UNMAKING THE MONOLITH: A CRITIQUE OF PARTITION’S POPULAR CULTURE AND LOCATING THE ‘OTHER’ IN POST-PARTITION INDIA
DOI:
https://doi.org/10.8476/sampreshan.v16i3.471Keywords:
Partition, Migration, Symbolic Violence, Marginality, Popular cultureAbstract
The politico-historical catastrophe of partition of India into two separate nations based on Hindu and Muslim district majorities resulted in the greatest mass migration across the border that witnessed intense violence and loss of life.

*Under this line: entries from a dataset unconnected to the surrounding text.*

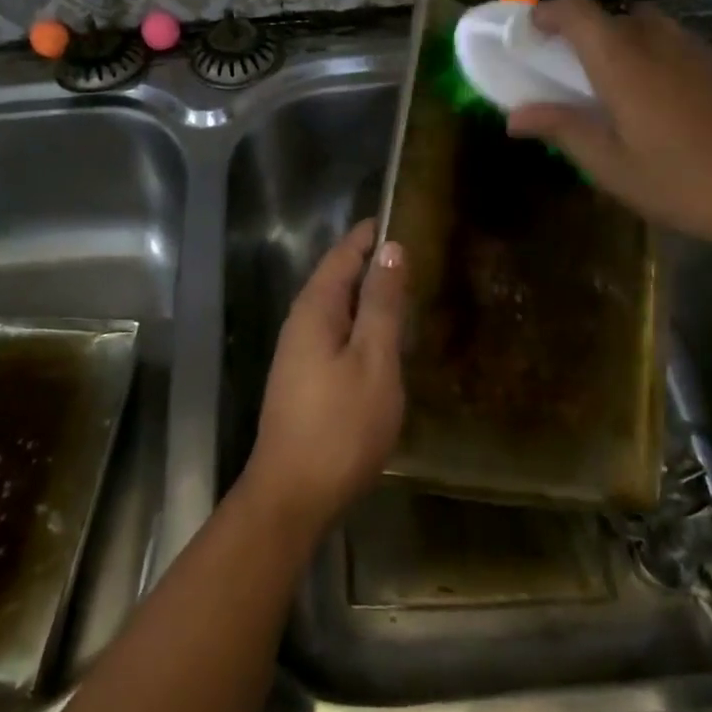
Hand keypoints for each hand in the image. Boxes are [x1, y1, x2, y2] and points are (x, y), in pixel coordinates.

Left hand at [243, 220, 406, 532]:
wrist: (292, 494)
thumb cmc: (340, 426)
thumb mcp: (373, 360)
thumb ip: (382, 304)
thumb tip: (391, 248)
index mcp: (316, 308)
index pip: (344, 253)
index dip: (372, 234)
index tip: (405, 216)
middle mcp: (302, 321)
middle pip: (338, 277)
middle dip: (373, 261)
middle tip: (419, 252)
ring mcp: (299, 351)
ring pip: (337, 307)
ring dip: (369, 294)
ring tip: (409, 288)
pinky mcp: (304, 377)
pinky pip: (336, 332)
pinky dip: (362, 322)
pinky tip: (385, 337)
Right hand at [507, 0, 711, 252]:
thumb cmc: (680, 182)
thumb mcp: (610, 165)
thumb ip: (562, 129)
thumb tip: (514, 116)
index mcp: (624, 64)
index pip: (579, 11)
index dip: (549, 13)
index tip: (528, 32)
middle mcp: (658, 44)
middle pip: (610, 14)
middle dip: (579, 29)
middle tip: (562, 65)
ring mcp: (693, 52)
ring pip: (643, 23)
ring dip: (614, 37)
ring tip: (604, 79)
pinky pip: (669, 40)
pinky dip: (645, 50)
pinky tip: (648, 94)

Memories of pain and atrocity of both the nations due to partition in the name of religion continued to evoke antagonistic attitudes towards each other involving in systematic discrimination of marginalized minorities by egregious caste-based cultural practice where various forms of popular culture of the nations prioritize the culture of dominant castes and tend either to invisibilize or to represent Dalits, Adivasis, the denotified tribes, Muslims and others stereotypically as poor, villains and ugly in cinema, songs, cartoons, tv shows, newspapers etc. This paper, by developing an understanding of Indian popular culture in reshaping the notion of political nationality (under the politics of difference set by the regimes of power till date ) will explore the representation as well as the exclusion of the minorities in the space of cultural artifacts of static popular discourse that we consume each and every day.